There was, however, a country singer he loathed. Dad could not tolerate Reba McEntire and I have no idea why. What did she ever do to him? Look out, if Reba came on the radio. Dad made a few unkind remarks that ended with, “Turn that old thing off.”
Dad dreamed up a way to express his distaste of Reba McIntyre in an original fashion that filled him with immeasurable joy. A natural fisher and farmer, Dad planted a huge garden every year. He was as proud as punch of his plants, but favoured the strawberries. If you have grown strawberries, you know that the birds hang around waiting for the precise moment each berry ripened. They swept in and ate every strawberry.
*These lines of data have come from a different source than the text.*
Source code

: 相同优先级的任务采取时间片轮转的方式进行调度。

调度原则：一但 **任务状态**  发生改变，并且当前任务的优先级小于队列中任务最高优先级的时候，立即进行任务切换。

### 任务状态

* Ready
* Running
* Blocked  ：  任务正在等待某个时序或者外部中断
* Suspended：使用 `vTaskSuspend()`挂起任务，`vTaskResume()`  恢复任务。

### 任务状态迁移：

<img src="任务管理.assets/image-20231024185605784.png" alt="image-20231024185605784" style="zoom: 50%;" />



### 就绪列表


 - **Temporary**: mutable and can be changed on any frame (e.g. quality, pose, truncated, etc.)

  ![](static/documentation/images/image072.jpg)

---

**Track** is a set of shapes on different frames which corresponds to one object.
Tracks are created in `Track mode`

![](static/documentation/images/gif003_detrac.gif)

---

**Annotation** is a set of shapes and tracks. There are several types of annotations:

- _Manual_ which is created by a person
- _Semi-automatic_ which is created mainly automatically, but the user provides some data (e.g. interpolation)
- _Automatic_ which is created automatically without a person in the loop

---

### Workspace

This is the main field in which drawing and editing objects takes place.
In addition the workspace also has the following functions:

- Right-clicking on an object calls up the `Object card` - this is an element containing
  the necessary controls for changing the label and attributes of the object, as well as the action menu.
Something had to be done to shoo the nuisances away. He covered the plants with nets. He hung aluminum pie plates to scare them off, but nothing worked. Dad constructed the perfect scarecrow to convince the birds a human was working in the garden. The scarecrow was in a bent over position as if weeding or picking berries. To top it off, Dad dressed it in Mom’s clothing.
I don’t know if it fooled the birds, but a lot of people stopped to “talk to Mom” only to discover she never answered. Eventually, they realized Dad, that sly old fox, had fooled them……….again.
I have saved my favourite part of the scarecrow story until last. Dad took an old radio, tuned in a country station, and stuffed the radio in the scarecrow’s shirt. With a degree of satisfaction that defies words, he stepped back, and with a satisfied grin, admired the work of his hands and uttered:
“Well, Reba, old girl, sing your heart out.”
This story never fails to put a smile on my face.